▸ **GIVEN RECORDS**

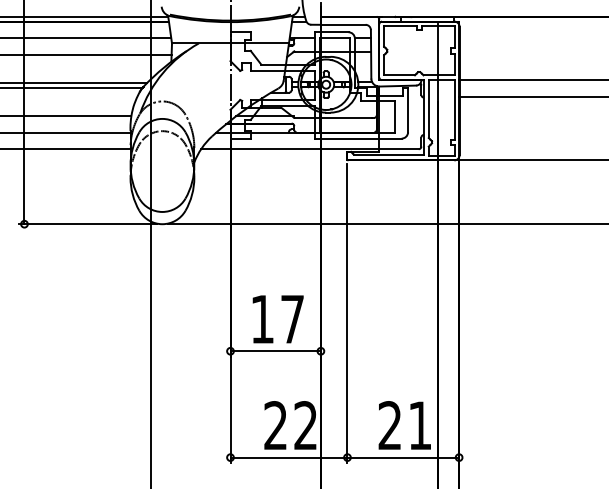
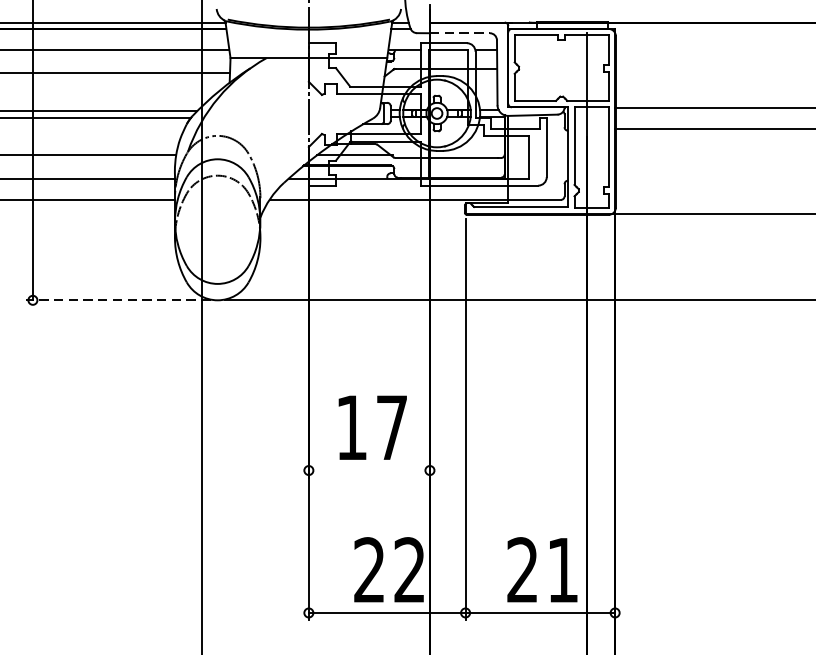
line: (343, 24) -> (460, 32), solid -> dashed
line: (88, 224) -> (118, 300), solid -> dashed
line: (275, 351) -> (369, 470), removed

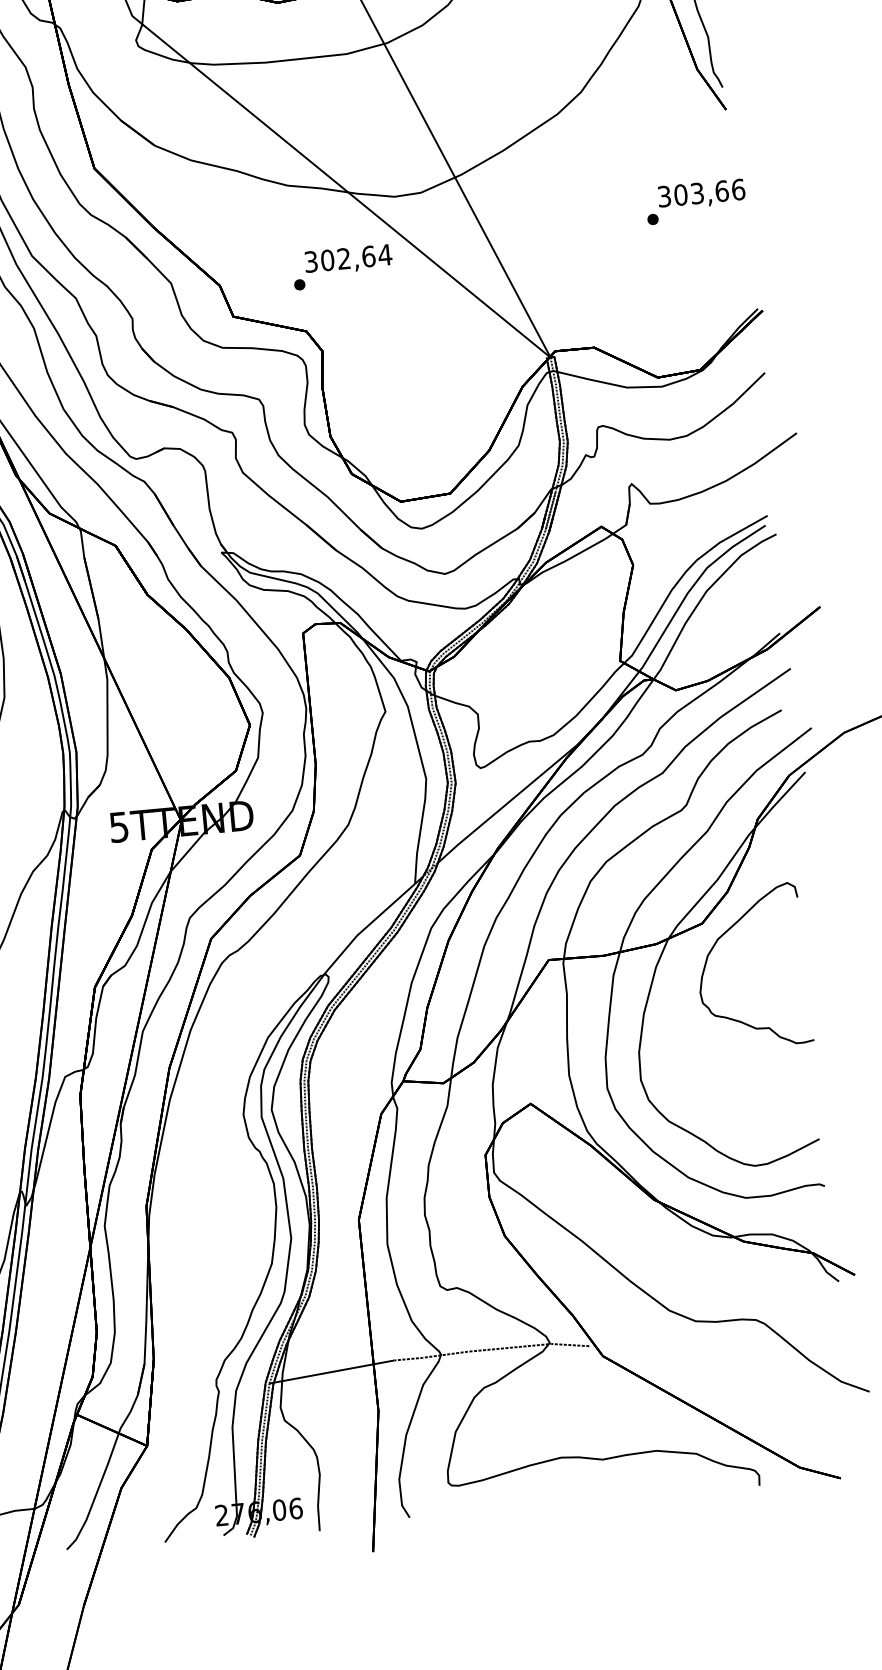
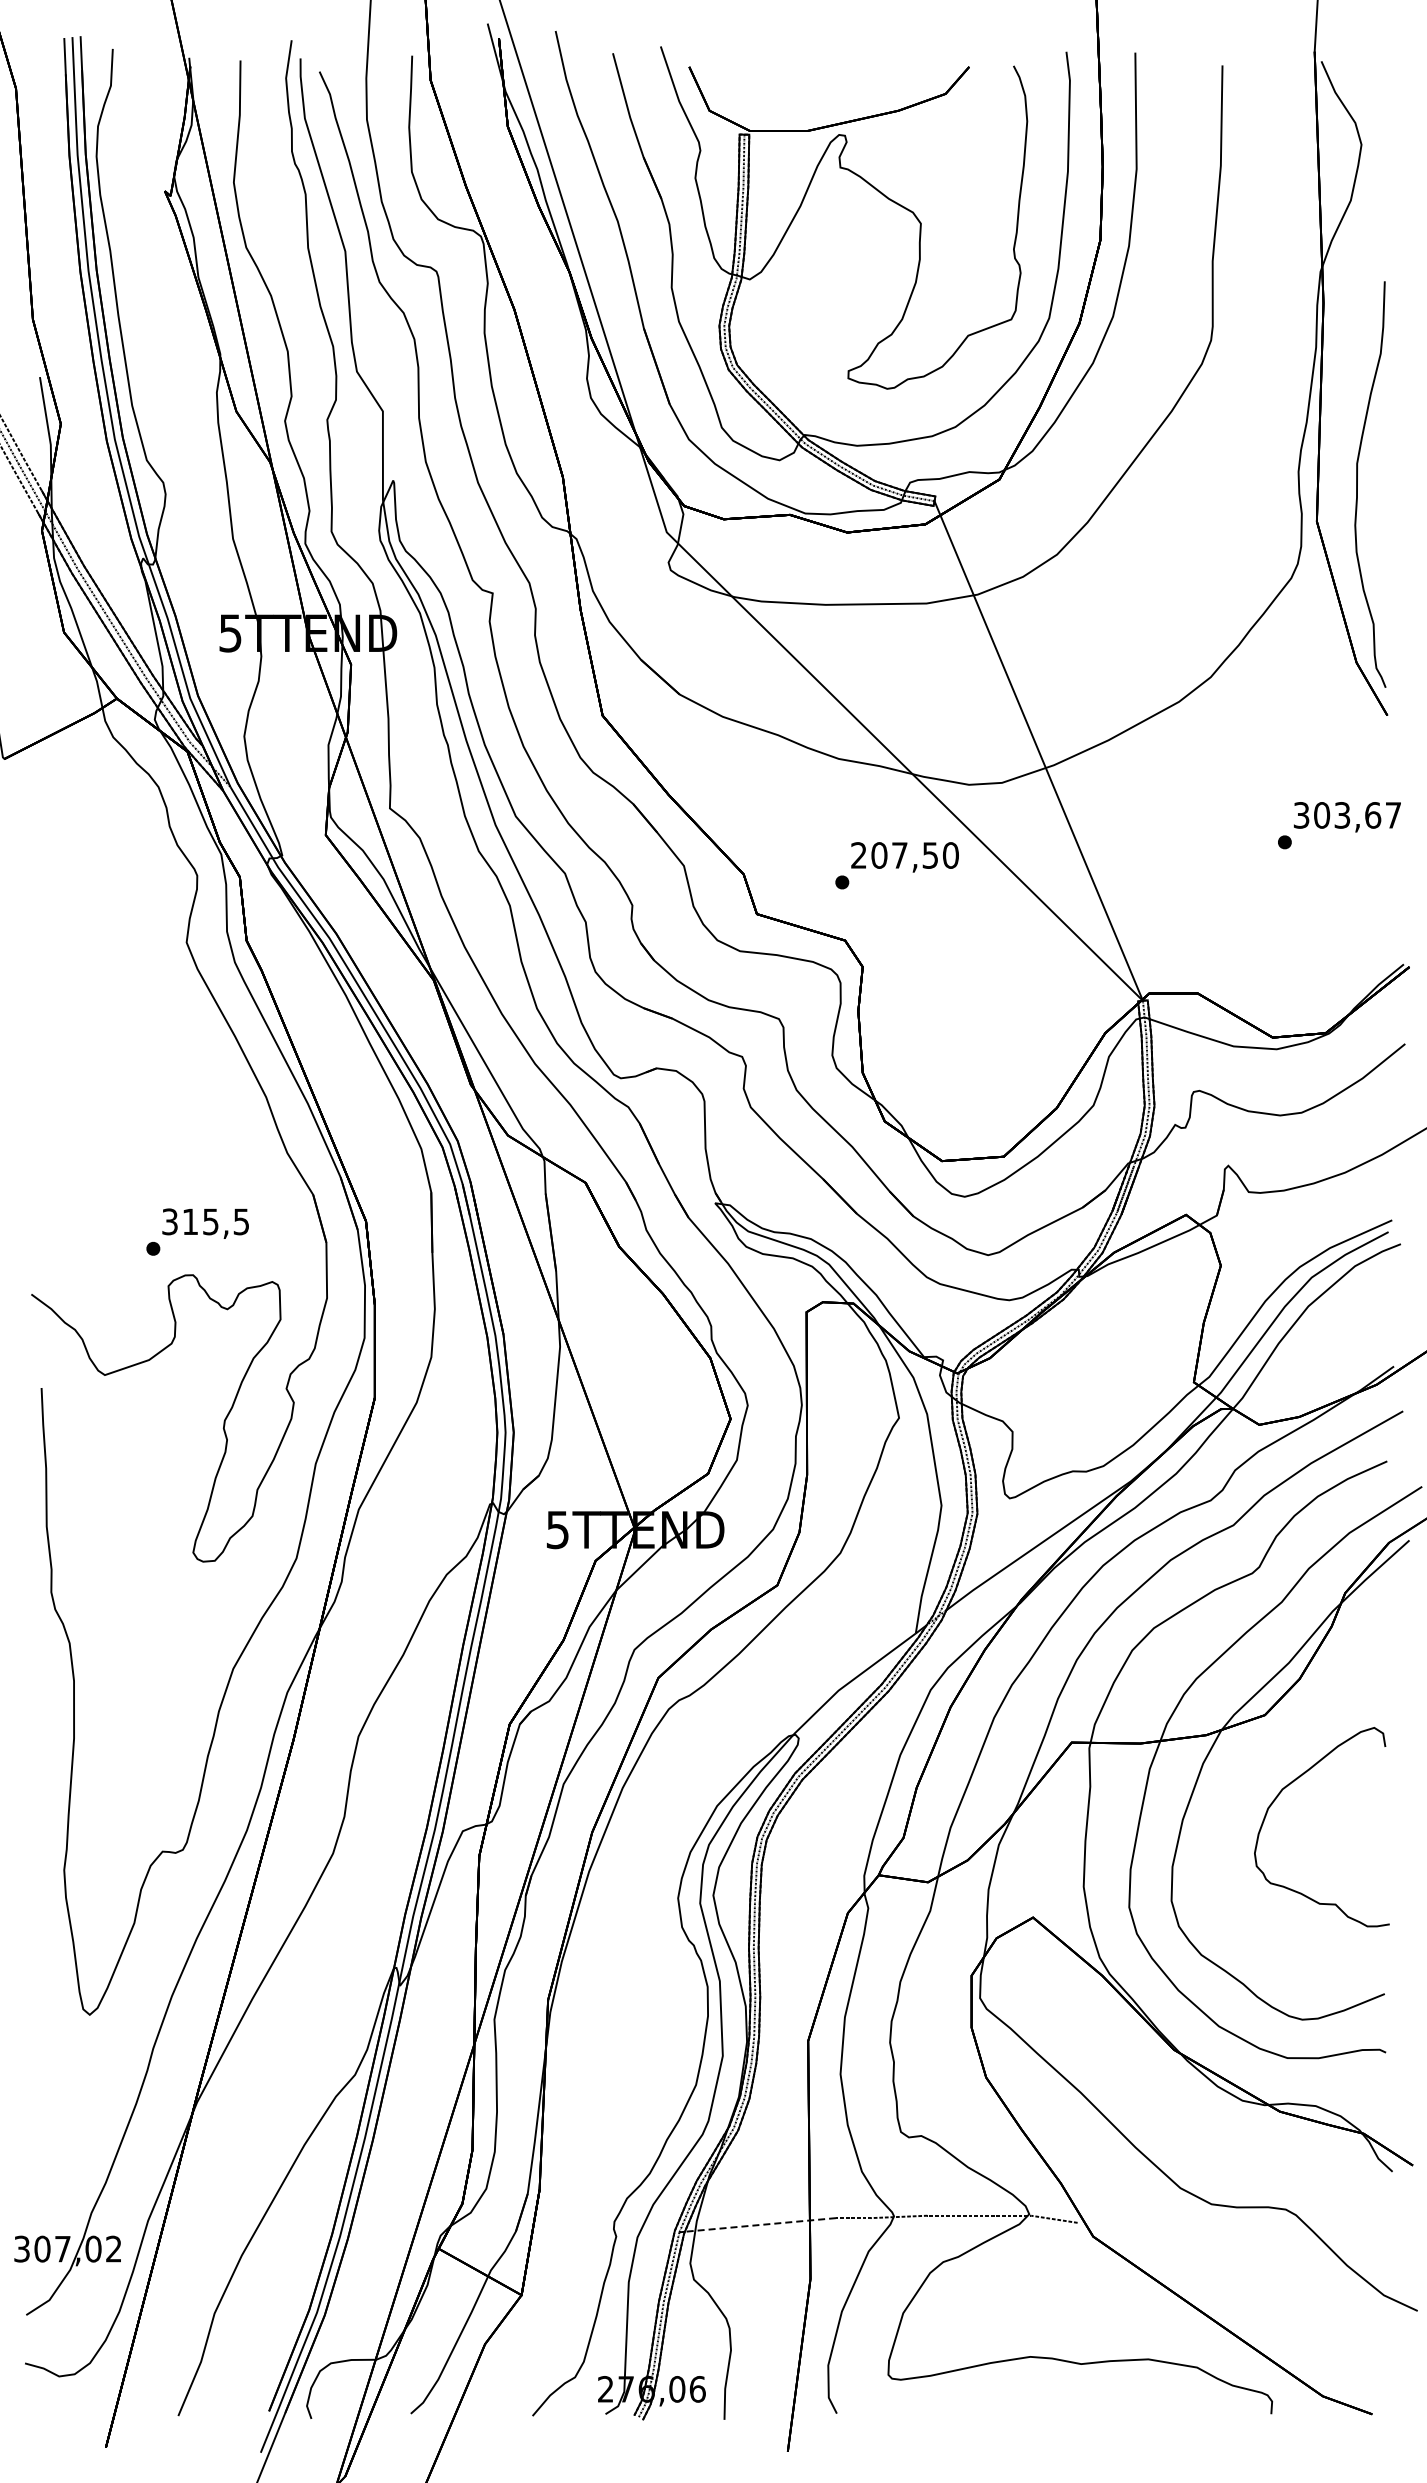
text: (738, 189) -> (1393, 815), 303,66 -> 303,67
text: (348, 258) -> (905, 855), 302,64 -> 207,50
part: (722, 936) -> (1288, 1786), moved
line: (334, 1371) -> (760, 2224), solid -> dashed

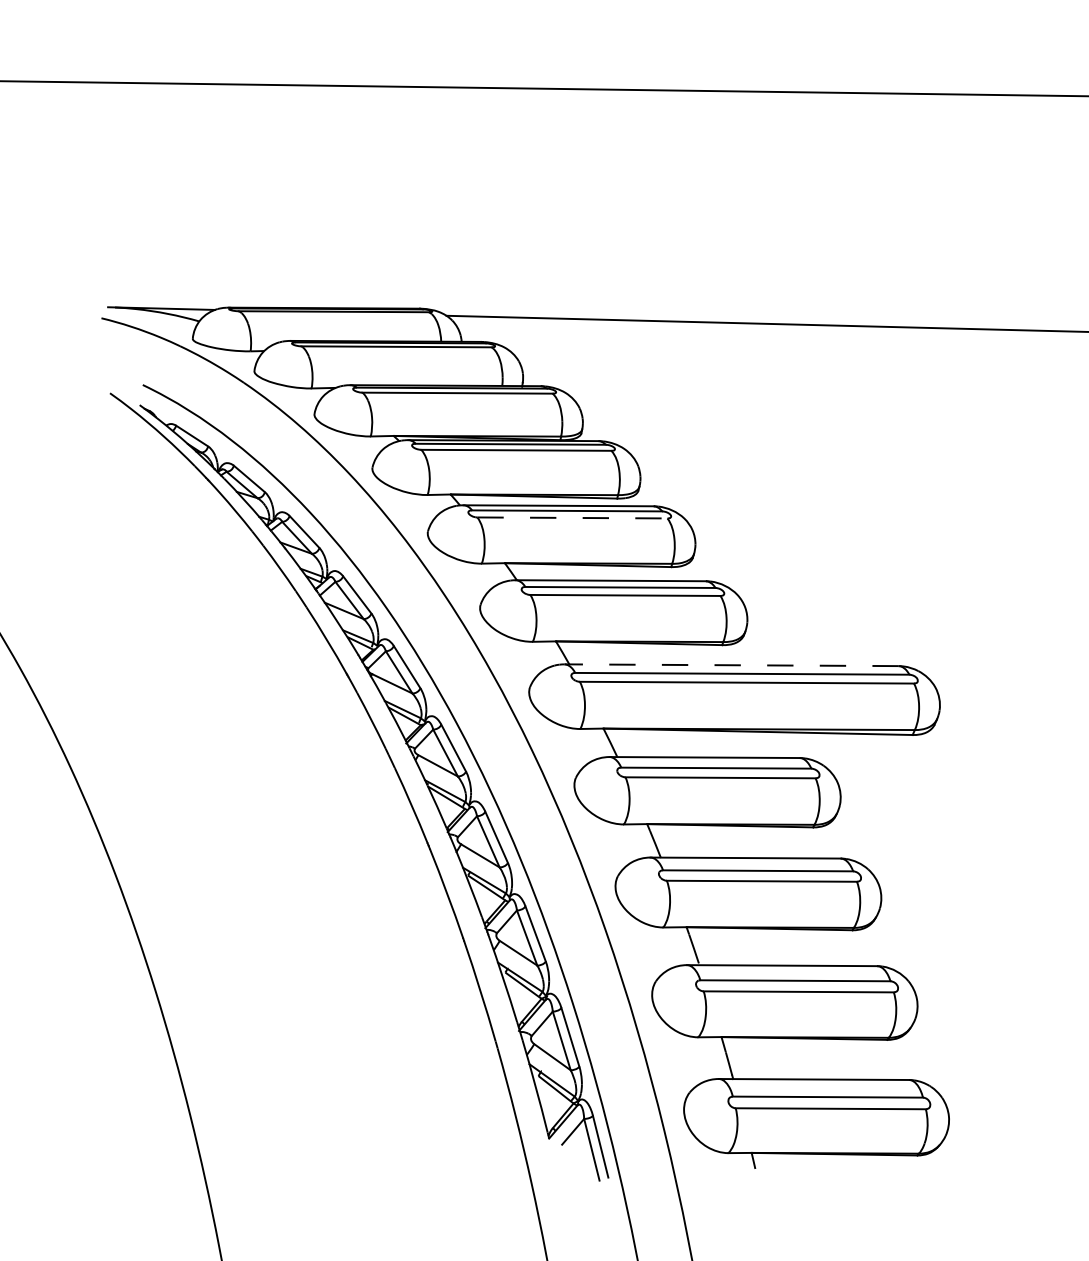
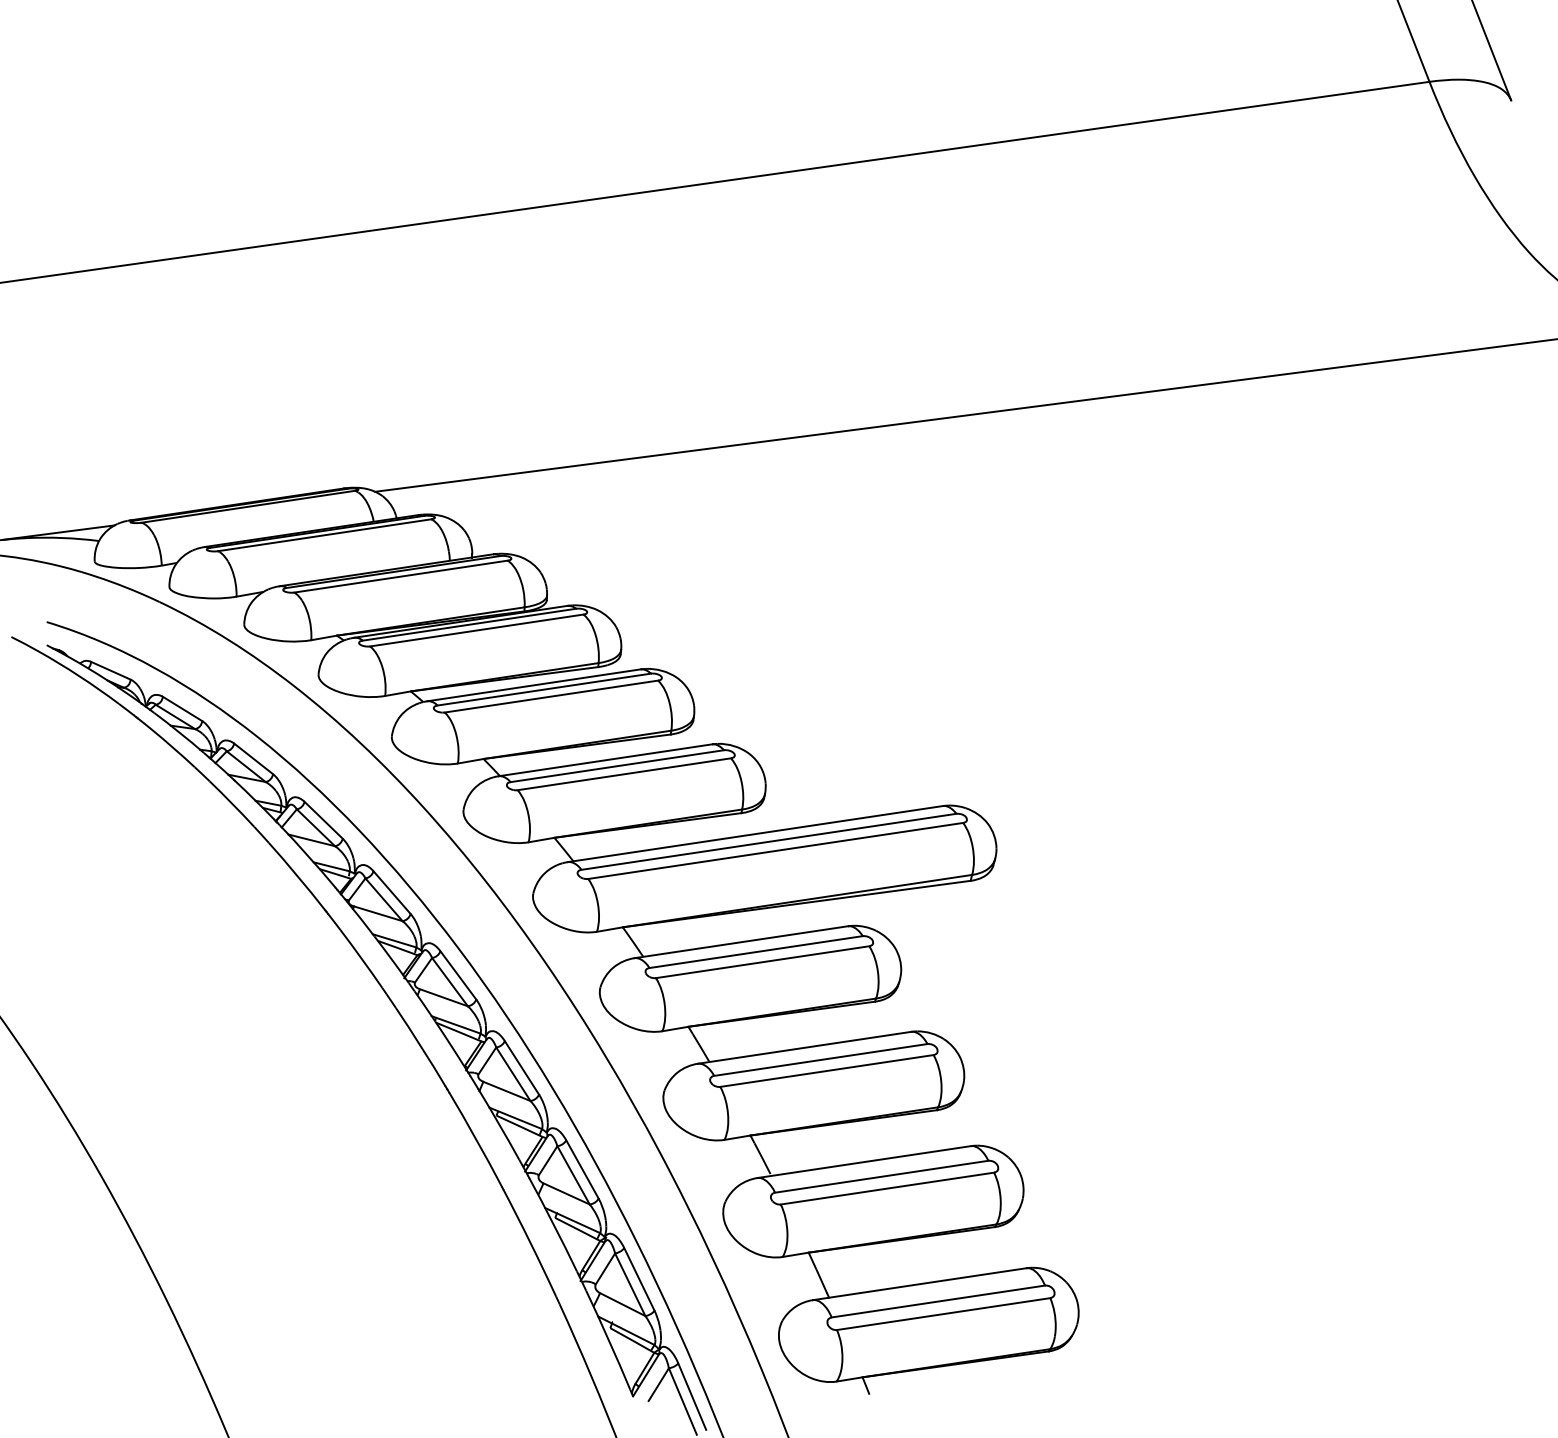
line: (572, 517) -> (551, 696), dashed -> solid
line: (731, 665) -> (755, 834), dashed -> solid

▸ **WORK TASK**
Skip the images and restate each record above word for word.

▸ **WRITTEN REPLY**
line: (343, 24) -> (460, 32), solid -> dashed
line: (88, 224) -> (118, 300), solid -> dashed
line: (275, 351) -> (369, 470), removed

text: (738, 189) -> (1393, 815), 303,66 -> 303,67
text: (348, 258) -> (905, 855), 302,64 -> 207,50
part: (722, 936) -> (1288, 1786), moved
line: (334, 1371) -> (760, 2224), solid -> dashed

line: (572, 517) -> (551, 696), dashed -> solid
line: (731, 665) -> (755, 834), dashed -> solid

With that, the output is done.